Europa ziehe jetzt in der ersten Finanzierungsrunden mehr Wagniskapital an "als jede andere Region weltweit", freute sich die von der Leyen. Der alte Kontinent schwinge sich mit neuen Ideen zu einer "aufstrebenden digitalen Macht" auf, wobei Wirtschaft und Politik an einem Strang ziehen müssten.

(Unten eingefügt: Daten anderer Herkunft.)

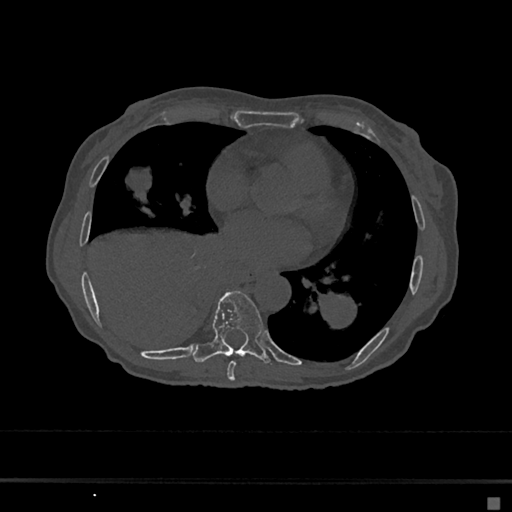
CT including the spine, one axial slice; position 333 of 797 along the scan axis; 120 kVp; bone window (W 1800 / L 400 HU); 0.5 mm slice thickness; 512 × 512 image matrix. Patient: female, 68 years. Case-level facts recorded for this patient, not image findings: primary cancer: renal.
Structures marked on this image (semi-automatically segmented with operator editing):
- T7 vertebra: bounding box [x1, y1, x2, y2] px = [227, 361, 236, 381]
- T8 vertebra: [193, 291, 271, 364]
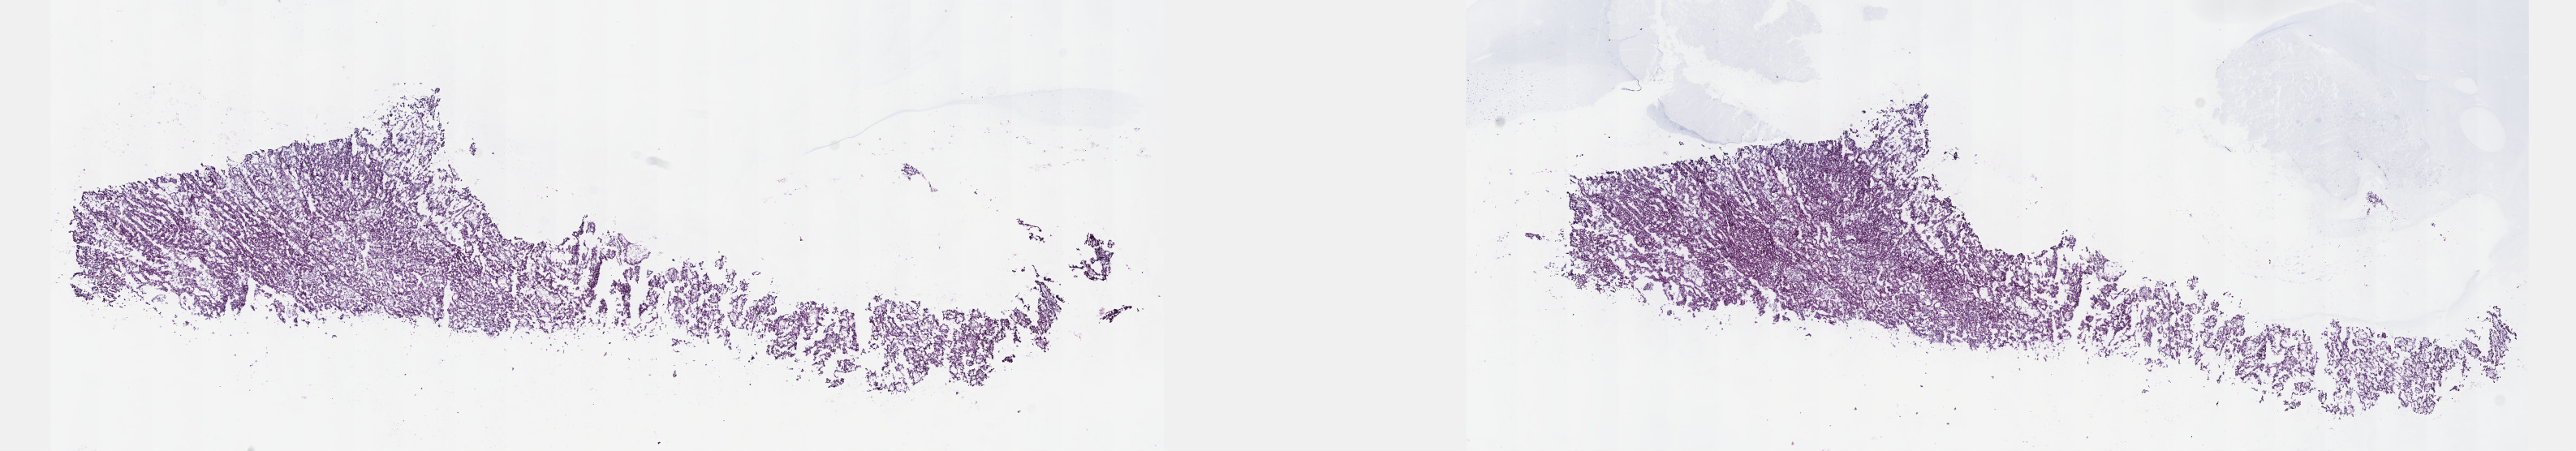
Whole-slide histology image, Hematoxylin and eosin (H&E) stained — low-resolution overview of the scanned area, about 25.7 x 4.5 mm; frozen section from the top of the tissue portion; sample: primary tumour, kidney. Male patient; age at initial diagnosis 63 years. Slide review estimates, as recorded: tumour cells 100%, tumour nuclei 80%, normal cells 0%, stromal cells 0%, necrosis 0%. Inflammatory infiltration, as recorded: lymphocyte infiltration 1%, monocyte infiltration 2%, neutrophil infiltration 0%.
Diagnosis: Papillary adenocarcinoma, NOS. AJCC pathologic stage: I (7th edition).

Vor allem mit dem Corona-Konjunkturprogramm Next Generation EU sorge die öffentliche Hand für 750 Milliarden Euro Investitionen zusätzlich zum normalen Budget. Mindestens 20 Prozent davon würden in digitale Entwicklungen fließen und den flächendeckenden Ausbau von schnellem Internet sowie eine EU-Cloud auf der Basis von Gaia-X mit Datenschutz und -portabilität fördern. Digital Europe hatte voriges Jahr Alarm geschlagen, dass die EU-Staaten beim Haushaltsplan bei der Digitalisierung knauserten.

Dazu komme ein neuer Investitionsfonds für KI und Blockchain, der in diesem Jahr auf drei Milliarden Euro anwachsen könnte, führte die 62-Jährige aus. Neue Verantwortlichkeiten und Spielregeln führe die EU parallel mit dem Digital Services und dem Digital Markets Act für alle Firmen ein, "die in Europa tätig sind". Damit stelle die Politik auch sicher, dass der Digitalmarkt "zugänglich ist für alle Akteure". Um die Wirtschaft und die öffentliche Verwaltung zu ermuntern, Daten breiter zu teilen, habe die Kommission zudem klare Regeln mit dem Data Governance Act vorgeschlagen.

Die Kommissionschefin sieht aber auch Gefahren im KI-Bereich etwa bei der biometrischen Gesichtserkennung im öffentlichen Raum. Nach Monaten der Konsultation über ihr KI-Weißbuch werde die Kommission daher bald ein rechtliches Rahmenwerk mit "Anforderungen für Hochrisiko-Technologien" aufstellen. Es gelte etwa sicherzustellen, dass nur "hochwertige Daten" genutzt würden.

Der Präsident des Europäischen Rates, Charles Michel, hatte dem alten Kontinent tags zuvor ebenfalls enorme Chancen in Bereichen wie KI und dem Internet der Dinge attestiert: "Unsere Industriedaten zum Beispiel stellen eine gewaltige Ressource dar." Die Potenziale dieser neuen Art von Produktionsmitteln schienen unendlich zu sein. "Aber wir dürfen die Fehler der Vergangenheit nicht wiederholen: den Raubbau an unseren natürlichen Ressourcen", unterstrich der Belgier. Die Menschheit habe den Planeten – und die Artenvielfalt – "an den Rand einer Katastrophe gebracht".

"Also dürfen wir Daten – unsere neue Ressource des 21. Jahrhunderts – nicht auf dieselbe Weise missbrauchen", forderte der 45-Jährige. Er monierte, dass Unternehmen in den vergangenen Jahren auch persönliche Daten bereits "in ihrem Streben nach Profit" ausgebeutet hätten. Staaten wie China verwendeten sie zur Kontrolle ihrer Bürger. Michel hob daher hervor: "Wir müssen unsere neuen digitalen Ressourcen klug nutzen, um die 'Umwelt' unserer Grundwerte – Demokratie und individuelle Freiheiten – zu schützen."